WHAT YOU NEED TO DO
Copy the lines below verbatim, beginning at the line containing "country: IQ" and ending after the line containing "latitude: 47.6045". Leave the pictures out of your copy.

INFORMATION SHOWN
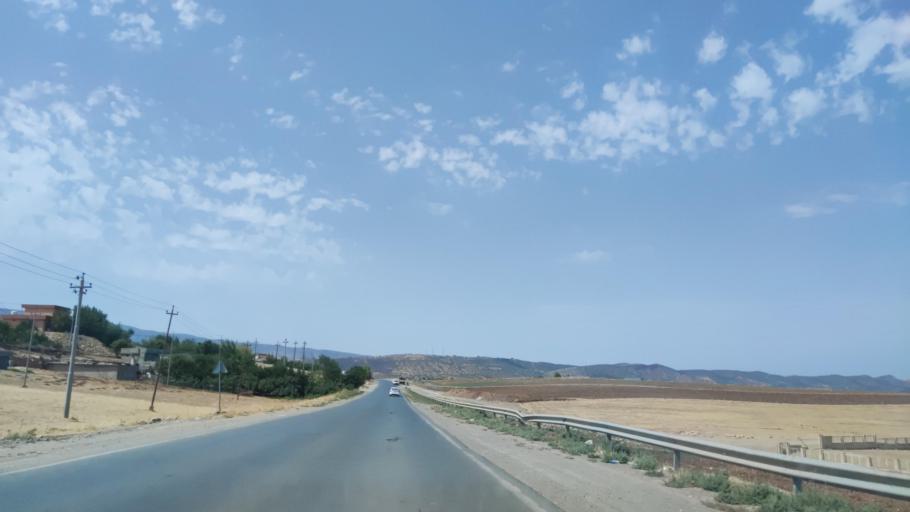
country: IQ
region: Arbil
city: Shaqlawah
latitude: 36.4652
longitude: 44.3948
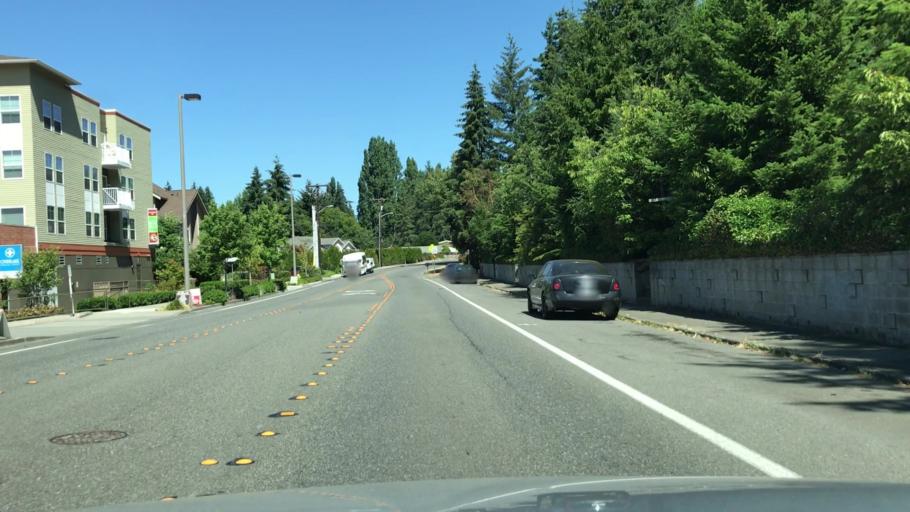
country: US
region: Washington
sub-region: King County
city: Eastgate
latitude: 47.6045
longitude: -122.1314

==

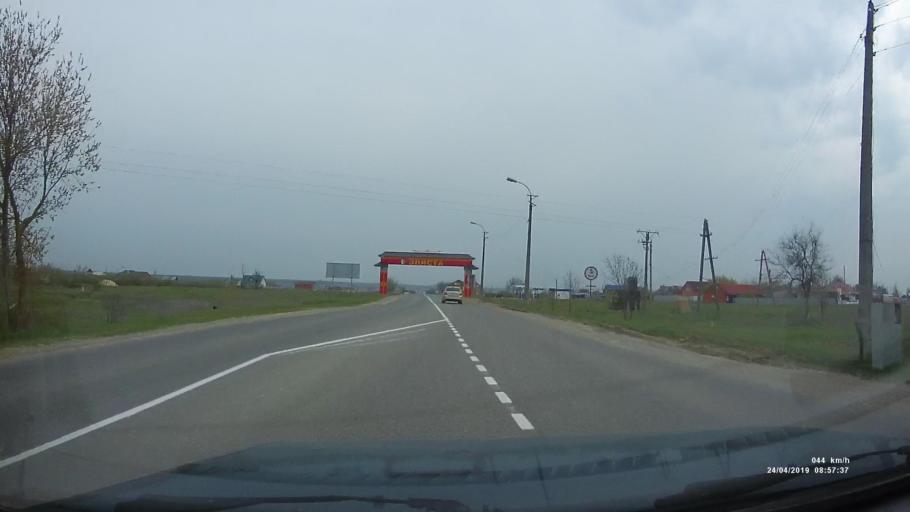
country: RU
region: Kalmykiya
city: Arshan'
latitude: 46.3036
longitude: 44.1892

EXERCISE RESPONSE
country: IQ
region: Arbil
city: Shaqlawah
latitude: 36.4652
longitude: 44.3948
country: US
region: Washington
sub-region: King County
city: Eastgate
latitude: 47.6045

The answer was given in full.